▶ WHAT IS NEEDED
Print the lines of the data below verbatim, starting at the line that contains "Premium Fashion Benefits >" and ending at the line that contains "helemaal wat je hoopt.", with both of those lines included.

_ _ _

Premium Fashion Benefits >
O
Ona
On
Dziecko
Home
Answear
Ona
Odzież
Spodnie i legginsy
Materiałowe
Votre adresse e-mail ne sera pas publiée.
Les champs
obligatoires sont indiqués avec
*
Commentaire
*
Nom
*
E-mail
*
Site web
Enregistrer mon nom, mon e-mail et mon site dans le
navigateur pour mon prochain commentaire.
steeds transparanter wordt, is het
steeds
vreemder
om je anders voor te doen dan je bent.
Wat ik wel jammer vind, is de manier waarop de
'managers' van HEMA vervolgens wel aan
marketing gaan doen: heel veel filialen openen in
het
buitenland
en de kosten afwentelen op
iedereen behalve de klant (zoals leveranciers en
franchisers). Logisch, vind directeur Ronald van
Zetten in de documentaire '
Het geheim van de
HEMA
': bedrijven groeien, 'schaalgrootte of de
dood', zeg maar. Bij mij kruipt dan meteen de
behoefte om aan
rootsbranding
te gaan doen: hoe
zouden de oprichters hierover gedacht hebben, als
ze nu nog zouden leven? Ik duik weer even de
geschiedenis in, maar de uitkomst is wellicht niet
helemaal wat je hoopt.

_ _ _

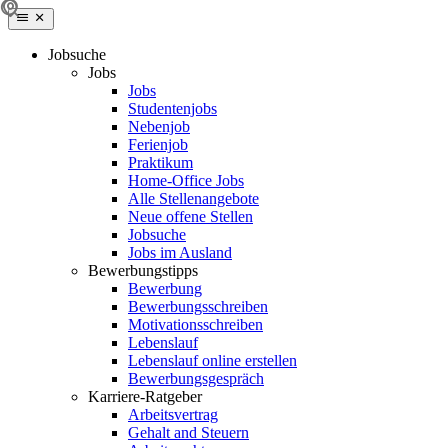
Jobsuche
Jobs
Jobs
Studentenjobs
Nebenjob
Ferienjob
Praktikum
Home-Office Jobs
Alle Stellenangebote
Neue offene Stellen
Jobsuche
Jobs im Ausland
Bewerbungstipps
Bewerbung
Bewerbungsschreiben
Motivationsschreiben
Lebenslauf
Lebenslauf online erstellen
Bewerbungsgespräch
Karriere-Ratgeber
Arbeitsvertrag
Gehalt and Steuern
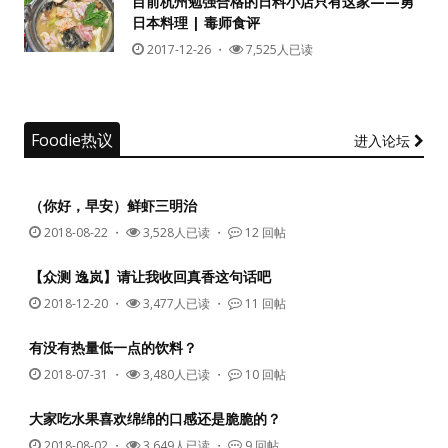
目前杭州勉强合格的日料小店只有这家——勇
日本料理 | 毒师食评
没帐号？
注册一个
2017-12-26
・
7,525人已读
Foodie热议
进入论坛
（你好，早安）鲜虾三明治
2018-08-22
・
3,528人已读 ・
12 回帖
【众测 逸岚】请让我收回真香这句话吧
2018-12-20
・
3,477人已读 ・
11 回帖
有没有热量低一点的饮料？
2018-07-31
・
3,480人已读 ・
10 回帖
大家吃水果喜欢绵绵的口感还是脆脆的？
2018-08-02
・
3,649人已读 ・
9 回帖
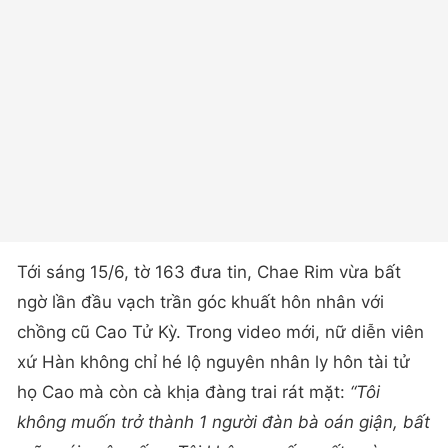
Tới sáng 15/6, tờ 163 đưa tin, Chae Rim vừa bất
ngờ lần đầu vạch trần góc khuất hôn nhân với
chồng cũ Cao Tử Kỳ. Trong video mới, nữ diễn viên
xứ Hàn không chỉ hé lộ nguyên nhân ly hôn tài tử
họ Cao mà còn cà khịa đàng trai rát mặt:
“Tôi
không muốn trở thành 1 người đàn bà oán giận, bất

_ _ _

▶ RESPONSE AREA
Premium Fashion Benefits >
O
Ona
On
Dziecko
Home
Answear
Ona
Odzież
Spodnie i legginsy
Materiałowe
Votre adresse e-mail ne sera pas publiée.
Les champs
obligatoires sont indiqués avec
*
Commentaire
*
Nom
*
E-mail
*
Site web
Enregistrer mon nom, mon e-mail et mon site dans le
navigateur pour mon prochain commentaire.
steeds transparanter wordt, is het
steeds
vreemder
om je anders voor te doen dan je bent.
Wat ik wel jammer vind, is de manier waarop de
'managers' van HEMA vervolgens wel aan
marketing gaan doen: heel veel filialen openen in
het
buitenland
en de kosten afwentelen op
iedereen behalve de klant (zoals leveranciers en
franchisers). Logisch, vind directeur Ronald van
Zetten in de documentaire '
Het geheim van de
HEMA
': bedrijven groeien, 'schaalgrootte of de
dood', zeg maar. Bij mij kruipt dan meteen de
behoefte om aan
rootsbranding
te gaan doen: hoe
zouden de oprichters hierover gedacht hebben, als
ze nu nog zouden leven? Ik duik weer even de
geschiedenis in, maar de uitkomst is wellicht niet
helemaal wat je hoopt.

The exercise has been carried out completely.